Klimaschutz und Fleischpreise: Selmer Landwirte und Ältestenrat tauschten sich aus

Zusammentreffen

Beim Treffen der Landwirte und dem Ältestenrat der Stadt ging es unter anderem um die Themen Klimaschutz, Glyphosat und Fleischpreise. Und natürlich um die Veränderung in der Landwirtschaft.

22.11.2019, 17:02 Uhr / Lesedauer: 1 min
Klimaschutz und Fleischpreise: Selmer Landwirte und Ältestenrat tauschten sich aus

Wilhelm Plogmaker führte die Mitglieder aus Politik und Verwaltung sowie des Landwirtschaftlichen Ortsvereins durch seinen Betrieb. © Foto: Malte Woesmann / Stadt Selm

Der Austausch zwischen dem Ältestenrat, bestehend aus Mitgliedern von Politik und Verwaltung, und dem Landwirtschaftlichen Ortsverein hat in Selm Tradition. Am Dienstag, 19. November, hatte der Landwirtschaftliche Ortsverein zur Firma Plogmaker eingeladen, die als Lohnunternehmen für viele Landwirte in Selm und Umgebung im Einsatz ist. Neun Angestellte und zwei Azubis beschäftigt das Unternehmen, dazu 15 bis 20 Aushilfen in der Erntesaison.

Der Vorsitzende des Landwirtschaftlichen Ortsvereins, Friedhelm May, sowie Firmen-Inhaber Wilhelm Plogmaker begrüßten die Gäste. Beide wiesen auf den großen Wandel in der Landwirtschaft in den vergangenen Jahrzehnten hin. „1979 als wir hier vor Ort begonnen haben, gab es noch 120 Betriebe. Heute sind es bei gleicher Fläche noch 35 landwirtschaftliche Betriebe“, so Wilhelm Plogmaker.

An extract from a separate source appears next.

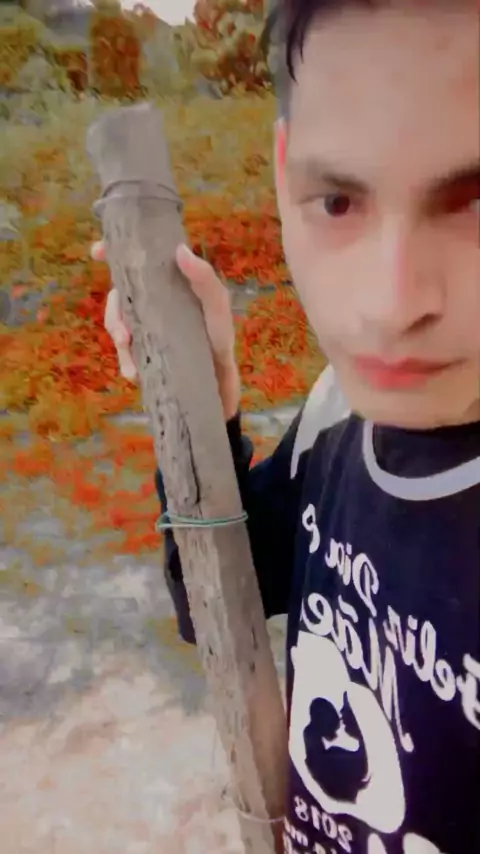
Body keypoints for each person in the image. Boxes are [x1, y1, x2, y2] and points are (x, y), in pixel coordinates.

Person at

Zwar seien es unterschiedliche Gründe, warum so viele Betriebe nicht mehr existieren, die Landwirte sehen sich aber immer neuen Herausforderungen entgegen gestellt. „Nicht nur das Thema Glyphosat-Verzicht ist eines, was Probleme für die Landwirtschaft vor Ort bringt“, erklärte Friedhelm May.

Wichtiger Austausch

Daher sei der Austausch zwischen Landwirten, Politik und Verwaltung so wichtig, damit Probleme direkt angesprochen werden können. „Wir dürfen den Klimaschutz natürlich nicht außer Acht lassen. Jedoch dürfen wir auch nicht zu hohe Hürden setzen für unsere heimischen Landwirte“, sagte auch Bürgermeister Mario Löhr.

Dass bei Klimaschutz global gedacht werden muss, betonte Friedhelm May. „Damit es in Deutschland günstiges Fleisch zu kaufen gibt, werden in Brasilien Regenwälder abgeholzt“, brachte er ein Beispiel.